By Steve Fiscor, Editor-in-Chief
Palladium hit a record high in Q1 2022 due to supply concerns following Russia’s invasion of Ukraine, and then the price steadily declined to $1,438 per ounce (oz). The average pricing of all three major platinum group metals (PGMs) softened in 2022. Platinum closed the year higher than it opened, but palladium and rhodium finished lower.
Used in catalytic converters for emissions control, palladium demand is a function of the automotive industry, which was up 7% in 2022. So, why has the price for palladium softened? Could more automakers be substituting platinum for palladium?
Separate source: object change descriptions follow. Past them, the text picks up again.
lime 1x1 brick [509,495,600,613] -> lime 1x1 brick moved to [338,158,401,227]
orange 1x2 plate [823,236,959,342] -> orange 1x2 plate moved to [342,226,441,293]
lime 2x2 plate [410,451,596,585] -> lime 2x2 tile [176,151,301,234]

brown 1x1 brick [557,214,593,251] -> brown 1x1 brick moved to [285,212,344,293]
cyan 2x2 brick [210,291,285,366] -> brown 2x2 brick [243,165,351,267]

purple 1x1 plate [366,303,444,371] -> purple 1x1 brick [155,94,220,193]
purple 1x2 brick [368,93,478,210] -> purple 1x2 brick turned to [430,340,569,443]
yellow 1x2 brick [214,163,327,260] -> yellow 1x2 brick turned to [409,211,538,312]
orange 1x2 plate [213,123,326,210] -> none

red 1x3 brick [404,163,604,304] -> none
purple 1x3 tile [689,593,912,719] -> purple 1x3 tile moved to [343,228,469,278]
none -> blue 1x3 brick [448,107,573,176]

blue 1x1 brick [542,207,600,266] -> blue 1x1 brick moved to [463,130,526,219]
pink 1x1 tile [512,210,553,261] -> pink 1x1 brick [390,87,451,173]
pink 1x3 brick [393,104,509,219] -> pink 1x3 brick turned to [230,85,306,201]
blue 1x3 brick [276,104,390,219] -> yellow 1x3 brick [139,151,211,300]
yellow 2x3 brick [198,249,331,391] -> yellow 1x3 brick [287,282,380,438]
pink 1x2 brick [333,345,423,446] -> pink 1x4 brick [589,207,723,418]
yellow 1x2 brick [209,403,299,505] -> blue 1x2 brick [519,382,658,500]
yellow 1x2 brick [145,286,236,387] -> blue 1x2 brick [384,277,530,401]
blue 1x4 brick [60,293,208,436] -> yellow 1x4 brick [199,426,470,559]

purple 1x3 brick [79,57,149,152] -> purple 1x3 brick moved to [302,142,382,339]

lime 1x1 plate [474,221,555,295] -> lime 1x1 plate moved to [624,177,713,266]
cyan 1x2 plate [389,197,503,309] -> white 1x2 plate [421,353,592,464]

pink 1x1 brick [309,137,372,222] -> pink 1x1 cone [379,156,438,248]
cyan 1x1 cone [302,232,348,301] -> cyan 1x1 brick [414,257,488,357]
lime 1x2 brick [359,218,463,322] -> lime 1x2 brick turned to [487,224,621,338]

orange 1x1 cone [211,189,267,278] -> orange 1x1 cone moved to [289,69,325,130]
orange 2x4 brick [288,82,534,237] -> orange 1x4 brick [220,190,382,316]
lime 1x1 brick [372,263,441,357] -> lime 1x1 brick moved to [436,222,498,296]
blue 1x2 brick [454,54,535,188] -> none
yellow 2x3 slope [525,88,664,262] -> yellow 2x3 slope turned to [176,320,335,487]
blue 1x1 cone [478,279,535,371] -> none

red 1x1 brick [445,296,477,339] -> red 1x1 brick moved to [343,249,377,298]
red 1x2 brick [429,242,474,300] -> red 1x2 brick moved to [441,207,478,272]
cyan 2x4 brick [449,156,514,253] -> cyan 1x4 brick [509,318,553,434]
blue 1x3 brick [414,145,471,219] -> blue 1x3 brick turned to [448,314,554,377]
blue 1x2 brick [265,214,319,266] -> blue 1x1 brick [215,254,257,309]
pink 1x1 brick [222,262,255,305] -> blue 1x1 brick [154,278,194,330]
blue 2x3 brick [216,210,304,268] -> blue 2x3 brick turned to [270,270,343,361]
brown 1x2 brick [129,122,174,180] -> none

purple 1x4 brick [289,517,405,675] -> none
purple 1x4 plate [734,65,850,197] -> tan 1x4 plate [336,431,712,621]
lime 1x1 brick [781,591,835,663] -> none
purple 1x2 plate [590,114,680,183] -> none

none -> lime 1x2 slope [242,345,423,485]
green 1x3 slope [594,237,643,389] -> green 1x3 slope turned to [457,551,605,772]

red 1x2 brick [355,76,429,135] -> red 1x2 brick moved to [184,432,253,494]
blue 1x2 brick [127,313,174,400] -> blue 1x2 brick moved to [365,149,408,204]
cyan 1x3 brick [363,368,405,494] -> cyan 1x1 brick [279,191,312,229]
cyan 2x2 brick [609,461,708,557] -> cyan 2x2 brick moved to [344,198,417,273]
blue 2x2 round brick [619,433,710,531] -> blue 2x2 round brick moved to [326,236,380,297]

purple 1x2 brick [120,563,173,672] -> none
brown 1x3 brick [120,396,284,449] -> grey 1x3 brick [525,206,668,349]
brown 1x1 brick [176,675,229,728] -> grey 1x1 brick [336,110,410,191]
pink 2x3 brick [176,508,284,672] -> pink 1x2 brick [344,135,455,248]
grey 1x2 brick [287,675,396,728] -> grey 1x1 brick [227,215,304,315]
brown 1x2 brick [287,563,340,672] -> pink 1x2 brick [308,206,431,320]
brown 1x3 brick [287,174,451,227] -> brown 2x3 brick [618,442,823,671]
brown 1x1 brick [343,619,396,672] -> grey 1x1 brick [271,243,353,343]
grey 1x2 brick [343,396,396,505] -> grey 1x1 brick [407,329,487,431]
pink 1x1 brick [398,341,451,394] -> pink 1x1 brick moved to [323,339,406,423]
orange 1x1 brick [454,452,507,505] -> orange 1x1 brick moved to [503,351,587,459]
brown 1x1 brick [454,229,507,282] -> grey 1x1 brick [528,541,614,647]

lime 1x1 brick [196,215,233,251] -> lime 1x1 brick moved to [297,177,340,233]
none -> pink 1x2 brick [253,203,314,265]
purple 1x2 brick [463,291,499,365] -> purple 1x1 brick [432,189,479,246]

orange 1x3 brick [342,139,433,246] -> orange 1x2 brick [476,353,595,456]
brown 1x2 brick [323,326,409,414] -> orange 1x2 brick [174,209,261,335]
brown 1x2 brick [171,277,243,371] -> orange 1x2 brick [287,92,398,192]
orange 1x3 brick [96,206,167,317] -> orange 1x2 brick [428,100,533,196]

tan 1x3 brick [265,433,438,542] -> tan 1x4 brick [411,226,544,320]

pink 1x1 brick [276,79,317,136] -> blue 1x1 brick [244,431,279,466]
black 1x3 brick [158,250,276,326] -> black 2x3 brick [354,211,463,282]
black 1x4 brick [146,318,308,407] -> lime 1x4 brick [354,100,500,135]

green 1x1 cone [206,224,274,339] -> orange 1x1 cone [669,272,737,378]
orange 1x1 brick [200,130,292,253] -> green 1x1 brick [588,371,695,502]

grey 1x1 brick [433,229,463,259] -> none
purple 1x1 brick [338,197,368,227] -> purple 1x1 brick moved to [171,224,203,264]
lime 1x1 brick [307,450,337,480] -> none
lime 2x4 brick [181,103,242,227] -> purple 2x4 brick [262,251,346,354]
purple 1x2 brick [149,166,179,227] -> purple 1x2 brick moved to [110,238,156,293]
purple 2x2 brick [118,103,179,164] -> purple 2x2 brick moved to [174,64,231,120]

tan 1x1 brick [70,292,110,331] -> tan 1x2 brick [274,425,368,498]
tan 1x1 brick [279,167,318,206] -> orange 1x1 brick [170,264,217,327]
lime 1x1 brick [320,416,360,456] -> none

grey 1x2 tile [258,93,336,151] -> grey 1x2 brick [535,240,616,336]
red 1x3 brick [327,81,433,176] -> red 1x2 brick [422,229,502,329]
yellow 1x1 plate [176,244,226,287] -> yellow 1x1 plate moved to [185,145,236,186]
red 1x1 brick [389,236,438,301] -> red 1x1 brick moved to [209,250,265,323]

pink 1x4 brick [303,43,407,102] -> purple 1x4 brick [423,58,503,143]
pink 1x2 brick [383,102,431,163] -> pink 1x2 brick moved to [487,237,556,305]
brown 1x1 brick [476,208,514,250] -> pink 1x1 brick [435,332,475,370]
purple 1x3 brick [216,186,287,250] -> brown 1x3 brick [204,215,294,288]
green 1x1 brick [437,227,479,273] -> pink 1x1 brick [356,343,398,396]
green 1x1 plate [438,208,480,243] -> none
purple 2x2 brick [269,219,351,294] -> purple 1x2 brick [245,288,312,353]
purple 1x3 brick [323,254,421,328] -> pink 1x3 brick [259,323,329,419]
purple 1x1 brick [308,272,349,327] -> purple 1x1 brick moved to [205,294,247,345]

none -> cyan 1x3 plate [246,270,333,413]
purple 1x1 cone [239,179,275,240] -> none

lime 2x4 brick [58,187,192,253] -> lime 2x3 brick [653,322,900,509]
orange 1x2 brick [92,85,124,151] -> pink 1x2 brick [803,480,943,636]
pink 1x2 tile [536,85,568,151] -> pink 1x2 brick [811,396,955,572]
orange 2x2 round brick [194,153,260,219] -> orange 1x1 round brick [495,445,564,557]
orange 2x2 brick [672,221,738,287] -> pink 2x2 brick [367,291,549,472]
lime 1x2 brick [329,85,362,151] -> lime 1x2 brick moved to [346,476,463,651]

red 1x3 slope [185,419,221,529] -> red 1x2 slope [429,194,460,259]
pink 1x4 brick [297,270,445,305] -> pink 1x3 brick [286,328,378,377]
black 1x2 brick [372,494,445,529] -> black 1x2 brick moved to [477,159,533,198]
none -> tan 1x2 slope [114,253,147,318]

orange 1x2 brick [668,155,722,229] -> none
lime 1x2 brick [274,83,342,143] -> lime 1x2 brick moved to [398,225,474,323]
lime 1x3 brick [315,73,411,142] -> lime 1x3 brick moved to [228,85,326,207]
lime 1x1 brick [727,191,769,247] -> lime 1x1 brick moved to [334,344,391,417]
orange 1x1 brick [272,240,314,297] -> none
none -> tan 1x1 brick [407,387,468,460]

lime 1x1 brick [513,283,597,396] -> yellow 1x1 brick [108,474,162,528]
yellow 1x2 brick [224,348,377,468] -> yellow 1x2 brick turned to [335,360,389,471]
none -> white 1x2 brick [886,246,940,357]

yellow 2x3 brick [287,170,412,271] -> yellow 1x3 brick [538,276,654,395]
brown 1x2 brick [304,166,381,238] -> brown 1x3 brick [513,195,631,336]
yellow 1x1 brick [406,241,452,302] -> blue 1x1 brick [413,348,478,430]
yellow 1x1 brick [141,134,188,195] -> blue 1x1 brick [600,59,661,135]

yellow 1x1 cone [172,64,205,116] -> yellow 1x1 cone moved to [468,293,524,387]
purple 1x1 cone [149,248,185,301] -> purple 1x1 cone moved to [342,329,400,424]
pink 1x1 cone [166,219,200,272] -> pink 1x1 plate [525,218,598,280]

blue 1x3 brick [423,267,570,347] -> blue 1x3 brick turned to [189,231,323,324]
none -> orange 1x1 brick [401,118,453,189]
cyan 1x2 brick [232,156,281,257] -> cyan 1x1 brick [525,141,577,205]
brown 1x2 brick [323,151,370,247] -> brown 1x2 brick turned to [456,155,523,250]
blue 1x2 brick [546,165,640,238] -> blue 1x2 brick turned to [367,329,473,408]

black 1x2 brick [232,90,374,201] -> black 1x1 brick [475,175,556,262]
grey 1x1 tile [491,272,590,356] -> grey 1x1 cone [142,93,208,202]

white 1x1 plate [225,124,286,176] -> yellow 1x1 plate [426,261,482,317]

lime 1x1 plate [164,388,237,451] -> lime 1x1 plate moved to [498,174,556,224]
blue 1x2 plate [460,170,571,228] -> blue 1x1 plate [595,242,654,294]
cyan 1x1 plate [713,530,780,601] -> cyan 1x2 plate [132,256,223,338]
South Africa’s Impala Platinum sees the markets for PGMs tightening during 2023 based on demand recovery and constrained supply. The company said palladium and rhodium markets tightened in 2022, recording deficits of 800,000 oz and 62,000 oz, respectively. Implats said its South African processing capacity was constrained by maintenance and the lack of power. Meanwhile, automotive supply-chain constraints eased and underpinned a modest recovery in light-duty vehicle production, while industrial demand remained robust.
Implats said platinum benefited from underlying auto and industrial demand growth but saw negative investor sentiment as the precious metals came under pressure and exchange-traded funds (ETFs) returned metal to the market, leading to a surplus of 336,000 oz in 2022.
Implats said palladium prices so far in 2023 have been impacted by soft physical demand due to Chinese and other consumers destocking in the opening weeks of the year.
PGM production at South Africa’s Anglo American Platinum (Amplats) decreased by 6% to a little more than 4 million oz in 2022. Production was impacted by a delay in the completion of the rebuild of the Polokwane smelter, as well as Eskom load-shedding.
Amplats believes that a combination of pent-up demand, low inventories, strong labor markets and stimulus released into the Chinese economy should help the automotive recovery rally continue through the year. Market fundamentals for PGMs should remain robust, and Amplats expects the supply/demand balances of the three main PGMs to be in small deficits in 2023.